Энциклопедия мифов. Подлинная история Макса Фрая, автора и персонажа. Том 2. К-Я (Фрай) - страница 214

– Две чашки лишние, – бормочет (бормочу). – На стол, как мы с тобой понимаем, здесь накрывает Франк. Вернее, накрыл, раз и навсегда… Этот тип помешан на числе 4. Вечно сервирует стол на четыре персоны. Почему – бог весть… Неужели из-за япо?..

Оборвав фразу на полуслове, передаю чашку ошеломленному гостю. Он – я – нерешительно навис над стулом. Словно бы соприкосновение задницы с плетеным сиденьем – событие роковое и необратимое. Впрочем, очень может быть, что так оно и есть.

Я наконец усаживаюсь за стол.

Ну, слава тебе господи, умостился! Я гостеприимно скалюсь и приступаю к расчленению пирога. Слизываю клубничный сок с ножа. Непроизвольно морщусь, наблюдая за человеком, вылизывающим острое лезвие.

– Лето закончилось, мир стал прозрачным, как оберточная бумага; мои следы больше не отпечатываются на земле, а сны перестали заканчиваться в момент пробуждения… Выходит, я дожил до сентября, – говорю наконец, принимая из собственных рук блюдце с кроваво-молочным лакомством.

– Я тоже, как видишь! – откликаюсь. – Мне понравилось. А тебе?

– Вполне. И что теперь?

– А теперь, – улыбаюсь, – будем продолжать в том же духе… Это, кстати, дрянной пирог. Из полуфабриката. Советую поступить, как я: сливки слизать, желе и клубнику – в рот, а тесто – в трэш!.. Помнишь шарлотку, которую готовила Ленка?

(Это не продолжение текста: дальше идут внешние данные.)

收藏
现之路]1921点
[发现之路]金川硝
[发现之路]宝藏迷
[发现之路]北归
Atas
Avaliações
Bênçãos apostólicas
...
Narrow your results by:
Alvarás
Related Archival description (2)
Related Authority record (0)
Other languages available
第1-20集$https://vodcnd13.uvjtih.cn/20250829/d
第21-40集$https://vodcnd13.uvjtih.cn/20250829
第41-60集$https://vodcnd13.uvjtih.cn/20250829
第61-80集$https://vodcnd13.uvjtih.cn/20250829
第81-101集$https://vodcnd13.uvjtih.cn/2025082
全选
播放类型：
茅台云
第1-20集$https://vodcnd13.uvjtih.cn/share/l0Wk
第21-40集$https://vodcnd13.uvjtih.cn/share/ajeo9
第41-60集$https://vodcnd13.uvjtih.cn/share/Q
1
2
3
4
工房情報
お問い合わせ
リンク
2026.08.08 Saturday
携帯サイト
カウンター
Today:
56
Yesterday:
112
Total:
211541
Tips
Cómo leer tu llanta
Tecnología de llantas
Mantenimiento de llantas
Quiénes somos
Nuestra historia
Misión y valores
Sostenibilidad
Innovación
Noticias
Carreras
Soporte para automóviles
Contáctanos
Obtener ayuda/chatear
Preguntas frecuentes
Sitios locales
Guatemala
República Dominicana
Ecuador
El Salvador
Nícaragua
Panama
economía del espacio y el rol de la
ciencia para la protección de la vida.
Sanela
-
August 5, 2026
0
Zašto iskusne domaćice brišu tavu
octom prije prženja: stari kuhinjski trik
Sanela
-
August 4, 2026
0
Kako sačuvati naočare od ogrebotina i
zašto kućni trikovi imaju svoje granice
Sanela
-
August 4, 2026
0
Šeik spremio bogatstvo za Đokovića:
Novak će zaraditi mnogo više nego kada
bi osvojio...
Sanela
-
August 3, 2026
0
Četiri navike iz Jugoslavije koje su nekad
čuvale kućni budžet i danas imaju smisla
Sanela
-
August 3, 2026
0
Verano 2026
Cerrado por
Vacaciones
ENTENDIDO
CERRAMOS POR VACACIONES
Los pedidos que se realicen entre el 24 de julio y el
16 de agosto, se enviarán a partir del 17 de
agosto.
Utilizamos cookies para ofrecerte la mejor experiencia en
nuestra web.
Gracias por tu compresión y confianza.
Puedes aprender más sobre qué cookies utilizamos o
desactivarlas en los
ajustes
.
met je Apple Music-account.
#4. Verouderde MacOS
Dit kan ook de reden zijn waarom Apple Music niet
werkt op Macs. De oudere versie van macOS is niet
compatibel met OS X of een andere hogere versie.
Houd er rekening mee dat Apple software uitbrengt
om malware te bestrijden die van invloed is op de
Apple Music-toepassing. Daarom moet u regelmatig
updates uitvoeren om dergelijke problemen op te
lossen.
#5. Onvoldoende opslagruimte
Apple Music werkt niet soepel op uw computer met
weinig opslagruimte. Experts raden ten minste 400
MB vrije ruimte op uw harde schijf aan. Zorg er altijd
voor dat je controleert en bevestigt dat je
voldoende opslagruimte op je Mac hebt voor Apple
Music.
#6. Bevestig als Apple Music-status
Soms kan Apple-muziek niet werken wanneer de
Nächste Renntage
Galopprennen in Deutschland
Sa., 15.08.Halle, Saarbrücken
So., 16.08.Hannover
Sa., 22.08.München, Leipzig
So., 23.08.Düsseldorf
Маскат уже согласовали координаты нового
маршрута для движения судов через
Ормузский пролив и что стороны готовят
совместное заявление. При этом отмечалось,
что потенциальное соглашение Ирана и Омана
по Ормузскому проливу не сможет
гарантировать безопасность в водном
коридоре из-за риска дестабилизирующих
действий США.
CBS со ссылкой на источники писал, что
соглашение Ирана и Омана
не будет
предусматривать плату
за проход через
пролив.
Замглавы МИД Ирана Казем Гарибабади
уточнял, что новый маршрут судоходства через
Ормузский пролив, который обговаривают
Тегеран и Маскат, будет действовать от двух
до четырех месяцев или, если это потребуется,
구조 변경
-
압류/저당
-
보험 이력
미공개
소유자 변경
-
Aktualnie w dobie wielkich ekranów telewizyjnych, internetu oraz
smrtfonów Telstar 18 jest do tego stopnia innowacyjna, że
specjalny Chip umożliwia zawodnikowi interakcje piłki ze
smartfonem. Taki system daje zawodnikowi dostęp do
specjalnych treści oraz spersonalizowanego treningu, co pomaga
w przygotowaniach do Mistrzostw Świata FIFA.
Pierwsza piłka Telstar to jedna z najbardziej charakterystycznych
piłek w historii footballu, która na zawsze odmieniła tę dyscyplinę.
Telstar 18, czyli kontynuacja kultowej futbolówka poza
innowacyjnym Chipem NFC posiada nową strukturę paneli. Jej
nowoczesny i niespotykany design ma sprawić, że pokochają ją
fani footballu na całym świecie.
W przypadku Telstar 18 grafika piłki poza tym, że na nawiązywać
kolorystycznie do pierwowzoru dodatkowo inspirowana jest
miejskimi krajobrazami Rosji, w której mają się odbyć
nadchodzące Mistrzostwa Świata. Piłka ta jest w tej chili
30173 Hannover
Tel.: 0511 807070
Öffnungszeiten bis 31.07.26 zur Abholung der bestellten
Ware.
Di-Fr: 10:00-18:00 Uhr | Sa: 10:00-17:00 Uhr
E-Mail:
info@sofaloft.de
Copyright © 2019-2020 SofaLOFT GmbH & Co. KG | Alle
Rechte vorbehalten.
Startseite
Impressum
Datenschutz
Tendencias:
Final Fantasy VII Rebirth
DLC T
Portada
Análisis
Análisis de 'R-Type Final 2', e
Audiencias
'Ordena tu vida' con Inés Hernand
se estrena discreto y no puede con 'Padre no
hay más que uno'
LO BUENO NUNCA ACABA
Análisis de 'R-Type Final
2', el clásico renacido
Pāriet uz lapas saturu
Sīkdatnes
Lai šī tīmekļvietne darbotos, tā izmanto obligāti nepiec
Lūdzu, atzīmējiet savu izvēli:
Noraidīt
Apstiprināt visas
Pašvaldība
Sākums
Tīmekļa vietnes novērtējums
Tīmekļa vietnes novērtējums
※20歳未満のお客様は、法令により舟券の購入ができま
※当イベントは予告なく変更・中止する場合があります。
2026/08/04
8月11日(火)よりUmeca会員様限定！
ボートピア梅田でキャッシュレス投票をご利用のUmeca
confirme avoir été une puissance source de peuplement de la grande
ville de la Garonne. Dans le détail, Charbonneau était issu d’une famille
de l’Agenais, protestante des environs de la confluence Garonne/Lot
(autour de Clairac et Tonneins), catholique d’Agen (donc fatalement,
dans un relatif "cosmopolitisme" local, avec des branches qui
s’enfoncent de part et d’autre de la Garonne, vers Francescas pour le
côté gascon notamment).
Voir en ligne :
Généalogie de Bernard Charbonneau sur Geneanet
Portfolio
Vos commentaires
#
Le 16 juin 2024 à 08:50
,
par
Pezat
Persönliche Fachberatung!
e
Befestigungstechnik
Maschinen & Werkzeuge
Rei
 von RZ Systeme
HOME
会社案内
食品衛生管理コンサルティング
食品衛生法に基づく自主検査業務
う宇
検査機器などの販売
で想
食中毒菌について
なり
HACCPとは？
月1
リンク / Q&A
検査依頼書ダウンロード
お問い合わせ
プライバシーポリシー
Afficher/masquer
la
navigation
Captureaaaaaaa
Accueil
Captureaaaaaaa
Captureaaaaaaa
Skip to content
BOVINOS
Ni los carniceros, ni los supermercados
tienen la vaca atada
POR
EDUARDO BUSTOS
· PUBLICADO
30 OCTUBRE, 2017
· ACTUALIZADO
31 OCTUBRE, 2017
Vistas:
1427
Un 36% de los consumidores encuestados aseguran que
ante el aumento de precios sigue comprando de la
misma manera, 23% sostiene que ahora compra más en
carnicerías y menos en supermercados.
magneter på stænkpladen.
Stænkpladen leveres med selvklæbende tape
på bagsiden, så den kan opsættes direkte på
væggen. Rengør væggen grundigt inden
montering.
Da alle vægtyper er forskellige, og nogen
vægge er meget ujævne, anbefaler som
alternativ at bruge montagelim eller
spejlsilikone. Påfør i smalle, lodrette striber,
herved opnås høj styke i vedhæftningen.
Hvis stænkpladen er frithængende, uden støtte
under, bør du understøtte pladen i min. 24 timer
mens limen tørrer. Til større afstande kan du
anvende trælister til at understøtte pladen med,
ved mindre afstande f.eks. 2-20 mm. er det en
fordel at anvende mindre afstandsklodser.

– Сестричкин пирог? Такое не забывается!

– И рецепт приготовления, небось, помнишь. Я же помню!

– Еще бы! Белки отделяются от желтков; первые взбивают, вторые растирают с сахаром. Меня же и припахивали их растирать до белизны.

– Ага. Так я постигал азы медитации, – ржу. – Помнишь, как потом поступали с этими ингредиентами?

– Аккуратно смешивали, добавляя немного муки́…

– Точно так же следует поступить и с нашими жизнями, не находишь? Смешать их: настоящую и кем-то придуманную, сбывшуюся и несбывшуюся, «взаправдашнюю» и ту, что проистекала словно бы «понарошку»… Добавляя при этом немного мýки. Экзистенциальной, конечно. Куды ж нашему брату Ключнику без нее? – ухмыляюсь, вставая из-за стола.

– Смешать? Что ты хочешь ска…

– Сказать? Ничего. Я хочу помолчать, в кои-то веки.

Обмирая от ужасной догадки, поднимаюсь навстречу себе. Приближаюсь, обнимаю себя за плечи. Пытаюсь отстраниться. Сжимаю собственные локти: врешь, не уйдешь, попался! Почти утратив волю к сопротивлению, трясусь всем телом, рычу утробно, как околевающий бешеный пес. Адресую себе сочувственную улыбку из серии «все-будет-хорошо» – такие улыбки отлично удаются врачам и медсестрам из детских поликлиник и прекрасно гармонируют с лязгом хирургических инструментов. Глажу себя по волосам. Внезапно успокаиваюсь. Расслабляю сведенные судорогой, окаменевшие мышцы живота. Понимаю вдруг, что рождение и смерть – почти тождественные события, два шага в сторону абсолютного одиночества. Или даже один семимильный шаг, который нам, созданиям от природы неуклюжим и медлительным, приходится совершать в два этапа. «Правильно, – думаю я, – наконец-то ты хоть что-то понимаешь, чучело!» Прижимаюсь ледяным челом к собственному пылающему лбу. И наконец тону в своих глазах, серо-зеленых, как озерная вода.